It do be like that; you’re just minding your business, doing some stuff, and then suddenly you’re an investigative journalist. Well, that’s exactly what happened to the BIM Weasel recently.
An article popped up on local media regarding a ceiling collapse at Central MTR station. I didn’t think much of it at the time, other than it looked like another reason for the media to beat up the MTR corporation again. Shortly thereafter, and entirely unprompted, the “evidence” just fell into my lap (although in a considerably less exciting way than a train station ceiling).

Sometimes things do fail. Stuff does fall over from time to time. However, it doesn’t look great when a report published 10 years ago would appear to have forewarned against exactly the incident covered by the local press. On this occasion, no one was hurt. Central station can get very busy, and would undoubtedly have been busier were it not for current Covid pandemic conditions.

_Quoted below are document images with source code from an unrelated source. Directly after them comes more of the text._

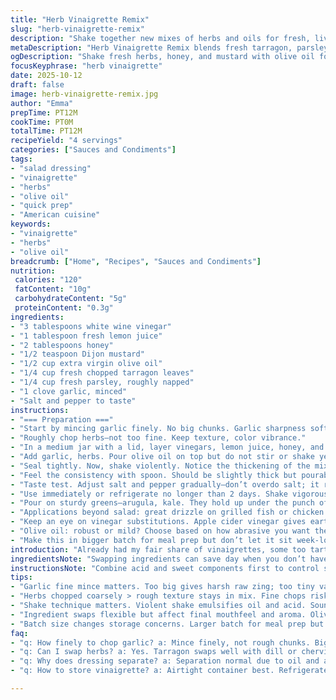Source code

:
 ```yaml
---
title: "Herb Vinaigrette Remix"
slug: "herb-vinaigrette-remix"
description: "Shake together new mixes of herbs and oils for fresh, lively salads. Adjust herbs, swap vinegars, and twist oils for varied results. Learn to spot the right balance by eye and taste. Embrace the rough texture and vibrant aroma that changes as it melds. Freshness and timing key. Flavors brighten with a little patience, but don’t wait too long or it dulls. A flexible staple that adapts to what’s on hand – basil swapped for tarragon, apple cider vinegar swaps in for red. Dressing done when oily shimmer meets herb fleck. Pour generously but watch how those greens drink it up. Don’t fret if separation happens–just shake again and go."
metaDescription: "Herb Vinaigrette Remix blends fresh tarragon, parsley, and garlic with honey, mustard, and olive oil for a versatile salad addition ready in 12 minutes."
ogDescription: "Shake fresh herbs, honey, and mustard with olive oil for a vinaigrette that deepens in flavor as it rests. Toss on robust greens, store chilled short-term."
focusKeyphrase: "herb vinaigrette"
date: 2025-10-12
draft: false
image: herb-vinaigrette-remix.jpg
author: "Emma"
prepTime: PT12M
cookTime: PT0M
totalTime: PT12M
recipeYield: "4 servings"
categories: ["Sauces and Condiments"]
tags:
- "salad dressing"
- "vinaigrette"
- "herbs"
- "olive oil"
- "quick prep"
- "American cuisine"
keywords:
- "vinaigrette"
- "herbs"
- "olive oil"
breadcrumb: ["Home", "Recipes", "Sauces and Condiments"]
nutrition: 
 calories: "120"
 fatContent: "10g"
 carbohydrateContent: "5g"
 proteinContent: "0.3g"
ingredients:
- "3 tablespoons white wine vinegar"
- "1 tablespoon fresh lemon juice"
- "2 tablespoons honey"
- "1/2 teaspoon Dijon mustard"
- "1/2 cup extra virgin olive oil"
- "1/4 cup fresh chopped tarragon leaves"
- "1/4 cup fresh parsley, roughly napped"
- "1 clove garlic, minced"
- "Salt and pepper to taste"
instructions:
- "=== Preparation ==="
- "Start by mincing garlic finely. No big chunks. Garlic sharpness softens as it sits in acid."
- "Roughly chop herbs—not too fine. Keep texture, color vibrance."
- "In a medium jar with a lid, layer vinegars, lemon juice, honey, and Dijon mustard. Give a quick mix with a spoon to combine the wet flavors first."
- "Add garlic, herbs. Pour olive oil on top but do not stir or shake yet."
- "Seal tightly. Now, shake violently. Notice the thickening of the mixture, emulsification happening — oil and acid start binding but watch for oil separation after rest."
- "Feel the consistency with spoon. Should be slightly thick but pourable, flecked with green bits, aroma the grassiness of fresh herbs and sharp citrus punch."
- "Taste test. Adjust salt and pepper gradually—don’t overdo salt; it reveals more herb flavor rather than masks."
- "Use immediately or refrigerate no longer than 2 days. Shake vigorously before every use. If herbs get dull or brown, toss and blend fresh batch."
- "Pour on sturdy greens—arugula, kale. They hold up under the punch of lemon and mustard better than flimsy lettuces."
- "Applications beyond salad: great drizzle on grilled fish or chicken. Also nice as quick marinate base."
- "Keep an eye on vinegar substitutions. Apple cider vinegar gives earthier tone but less brightness than white wine."
- "Olive oil: robust or mild? Choose based on how abrasive you want the mouthfeel."
- "Make this in bigger batch for meal prep but don’t let it sit week-long or flavor goes flat."
introduction: "Already had my fair share of vinaigrettes, some too tart, others oily sludge. Learned from patience that letting flavors mingle beyond just shaking is key; herbs need a breath to open, oils must marry acids—not just toss ingredients blindly. Switched up basil to tarragon once, changed whole profile. Honey replaces sugar to add subtle complexity and mellow acidity without clashing. Mustard, never too much but always enough for a gentle bite, emulsifies and gives texture—watch it, more doesn’t mean better. Fresh herbs make or break—choose vibrant, smell 'em first, don’t rely on looks alone. Pour over robust greens so dressing doesn’t vanish immediately. An easy condiment but complicated when done right. Kitchen scent changes as it brightens, oils glisten with sheen of freshness. The sound of jar shaking, slap of vinaigrette hitting salad leaves, all signs you got it close to right."
ingredientsNote: "Swapping ingredients can save day when you don’t have exactly what recipe calls for. White wine vinegar gels with herbs nicely, but apple cider or champagne vinegar work well for different layers of flavor. Honey over sugar adds mouthfeel, subtle sweetness—not cloying but noticeable. Mustard provides that needed binding agent that holds oil and vinegar in unstable magic. Garlic crushed too coarsely becomes harsh; too finely minced and it disappears into blankness. Fresh tarragon replaced by dill or chervil—experiment according to what herb garden offers. Olive oil quality decides mouthfeel; go too cheap and oily bitterness ruins your work. Vegetable or avocado oils dull the brightness but still function if you have no choice. Salt and pepper aren’t to taste only but to balance acidity and sweetness. Always keep herbs fresh; old dried herbs flatten the texture and flavor completely."
instructionsNote: "Combine acid and sweet components first to control sharpness before oil marine. Shaking jar is more than mixing—it emulsifies and blends volatile herb oils into the dressing. Observe the texture changes, sheen, and thickness. Herbs released color and fragrance as dressing rests for a few minutes; don’t rush. Taste frequently adjusting seasoning; acidic bite needs calming with some honey or citrus balancing. Garlic adds savory punch but must be minced just right to avoid zingy overkill. Use airtight container so flavors don’t escape or oxidize too fast. Chill if not using immediately but bring back to room temp and shake before use to re-emulsify. Pour over robust greens first—weak ones drown too soon. Dress at last moment to preserve crunch and freshness of salad. Storage time influences herb brightness—fresh always best. The minor variations on timing and shaking change the final texture and flavor, learn those cues by feel and smell more than stopwatch."
tips:
- "Garlic fine mince matters. Too big gives harsh raw zing; too tiny vanishes—balance. Acid tames sharpness slowly but needs time. Splash vinegar first, mix wet stuff well before oil tops. Oil goes last—do not stir then wait. Shake jar violently later. Emulsification feels thick, shiny. Look for green specs floating. Smell shifts grassy fresh to pungent citrus punch as it sits. Always taste for salt slow. Overdo salt hides herb brightness, under seasoning dulls. Timing is key: let rest few minutes but don’t drown herbs in waiting or flavor flattens fast."
- "Herbs chopped coarsely > rough texture stays in mix. Fine chops risk muddy paste, lose vibrance visually and in mouthfeel. Tarragon swap? Dill, chervil work but change aroma sharply. Parsley rough chopped retains bite and green pop. Herbs older than a few days lose aroma, texture collapses fast. Mustard dose the binder—too little breaks emulsification, too much overwhelms heat and texture. Honey not sugar; adds subtle sweetness and smoothness. White wine vinegar gels best with herbs but apple cider vinegar adds earthier tone, less brightness—choose based on greens' toughness. Jar sealed tight before shaking or risk losing volatile fragrance."
- "Shake technique matters. Violent shake emulsifies oil and acid. Sound changes from thin liquid slap to thick glide. Texture thickens, almost creamy but pourable. If mixture separates upon resting—normal. Shake again, regain shine. Do not stir after oil added before shaking; avoid breaking delicate mix. Taste test iterative—salt and pepper added bit by bit, each addition changes perception. Keep refrigerated no longer than 2 days; old vinaigrette tastes dull. Bring back to room temp before second use; cold oil stiffens flavor and texture. Robust sturdy greens like kale or arugula best for lemon-mustard punch; flimsy lettuces soak and lose crunch fast."
- "Ingredient swaps flexible but affect final mouthfeel and aroma. Olive oil quality crucial—cheap oil can impart bitterness or dullness. Vegetable or avocado oils okay emergency subs but flavor shifts noticeably. Vinegar swaps change acid profile: champagne vinegar works for delicate brightness; apple cider gives deeper earth tone. Herb freshness non-negotiable; dry herb flatten texture and remove brightness. Keep herbs chilled and dry until use, avoid bruising. Salt balances acid and sweetness not just seasoning. Keep seasoning delicate or herb oils mask or mute. Adjust with lemon juice or honey to tweak acidity or sweetness on the fly."
- "Batch size changes storage concerns. Larger batch for meal prep but don’t store beyond one week; flavor dulls, herbs brown. Make fresh if possible. Salad dressing best fresh—herbs open as flavor evolves, oils settle gently. Shake before each pour. Pour slowly over robust leaves, observe sheen, listen to splash sound on greens for texture. Dress right before serving; keep crunch in salad. Monitor separation visually and by smell—off aroma signals herb spoilage. Add fresh garlic each batch for spice lift. Be aware dressing thickens if refrigerated; warm jar before pour. Keep jar airtight to minimize oxidation."
faq:
- "q: How finely to chop garlic? a: Mince finely, not rough chunks. Big pieces bring harsh bite; too fine risks losing flavor. Acid tames garlic sharpness slowly. Freshness matters too."
- "q: Can I swap herbs? a: Yes. Tarragon swaps well with dill or chervil but aroma shifts. Parsley key for brightness; dry herbs flatten flavor. Freshness is king here."
- "q: Why does dressing separate? a: Separation normal due to oil and acid. Shake jar vigorously to re-emulsify. Don’t stir after oil added before shaking. If separation excessive, check mustard quantity or freshness."
- "q: How to store vinaigrette? a: Airtight container best. Refrigerate up to 2 days max. Olive oil may thicken cold—bring to room temp, shake before use. Fresh herbs fade fast, so consider small batch sizes."

---
```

What would the response have been if there was a serious injury, or death?

So the cover page tells you what the report would be about, and when it was published.

So it would appear that proposed remedial measures, listed below, were not followed particularly closely, or possibly at all. Water ingress will lead to corrosion and premature failures. This may manifest itself as bits of subway ceiling falling down…

So the solutions suggested involved some disruption to traffic on Connaught Road, or none at all. The author provided a range of possible responses, including electro osmosis primarily to prevent rebar corrosion. If structural reinforcement corrodes too much, that’s when things fall down. Particularly ceilings and that kind of thing…

So, in short, the recommendations were to get it sorted before it gets worse and something lands on someone’s head. Ten years is plenty of time for water ingress to go to work on the embedded reinforcement. More to come, or will the MTRC finally address the issue?
Caveat: it is assumed that the problems highlighted in the report have not been fully addressed, although it is not know for certain. To the author’s knowledge, there has been no major renovation work of the type described in some of the recommendations (such as digging up Connaught Road to inject grout) in the past 10 years.